***** Source material

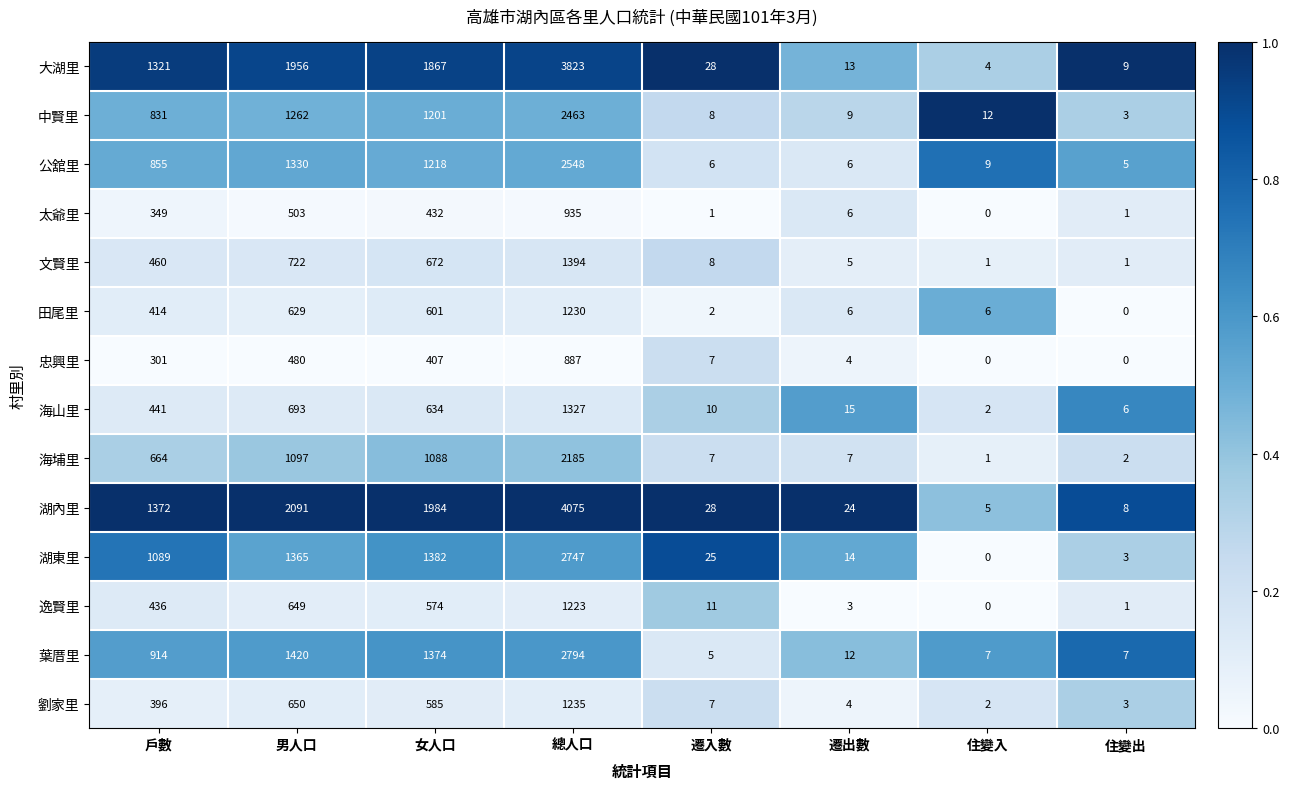

Is it true that 湖內里 equals 1803 at 戶數?

False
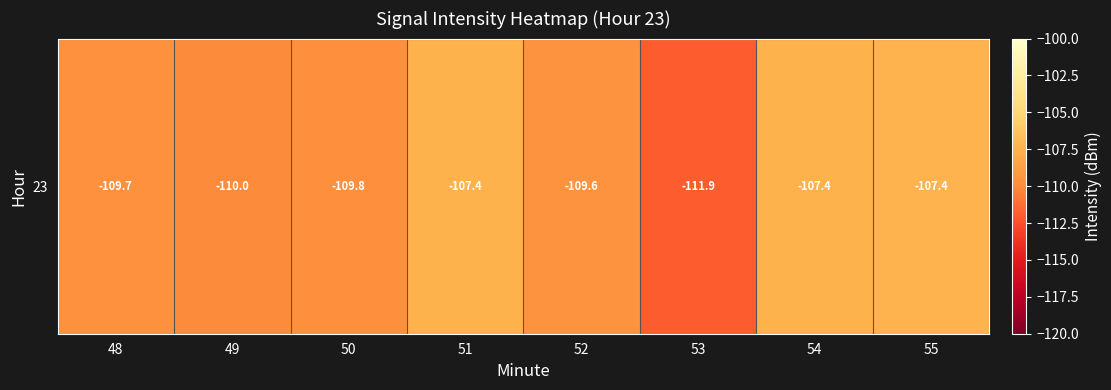

Which has a higher value, 55 or 54?

55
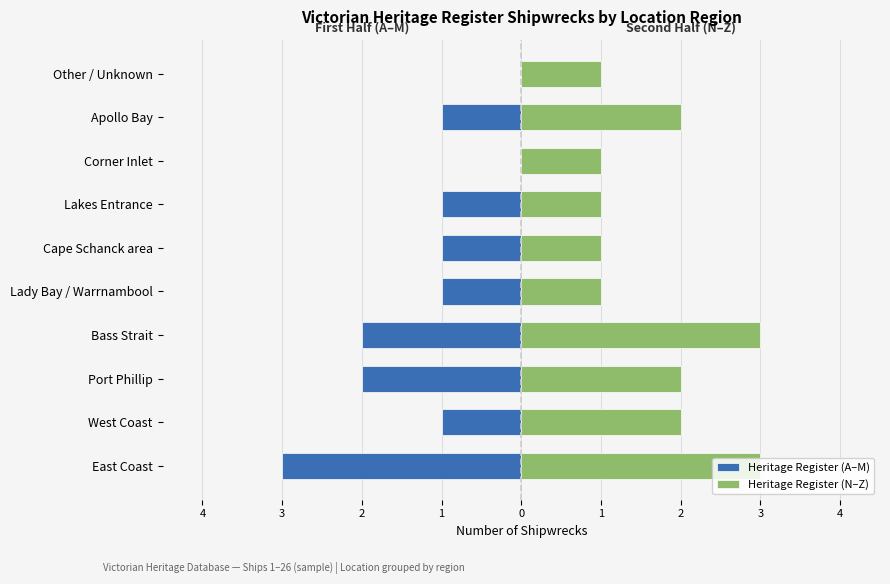

List the series in order of their peak value, lowest first.

Heritage Register (A–M), Heritage Register (N–Z)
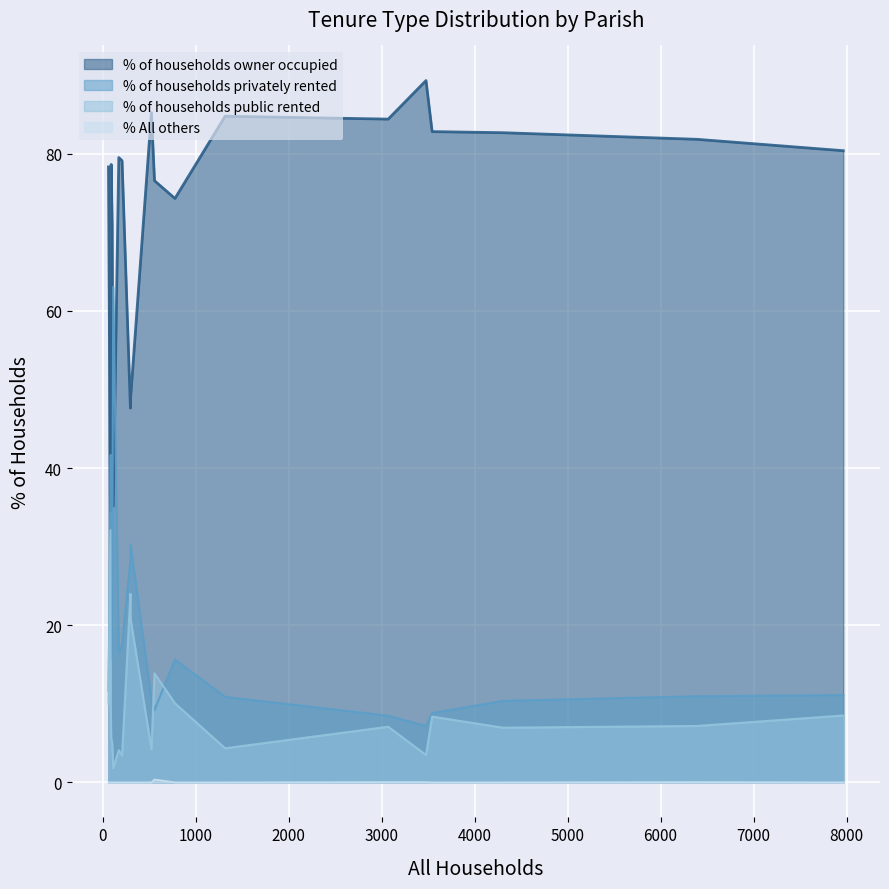

List the series in order of their peak value, lowest first.

% All others, % of households public rented, % of households privately rented, % of households owner occupied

**********

- Activity
Copy out all of the data above word for word, leaving out the pictures.

- Exercise output
Is it true that 湖內里 equals 1803 at 戶數?

False

Which has a higher value, 55 or 54?

55

List the series in order of their peak value, lowest first.

Heritage Register (A–M), Heritage Register (N–Z)

List the series in order of their peak value, lowest first.

% All others, % of households public rented, % of households privately rented, % of households owner occupied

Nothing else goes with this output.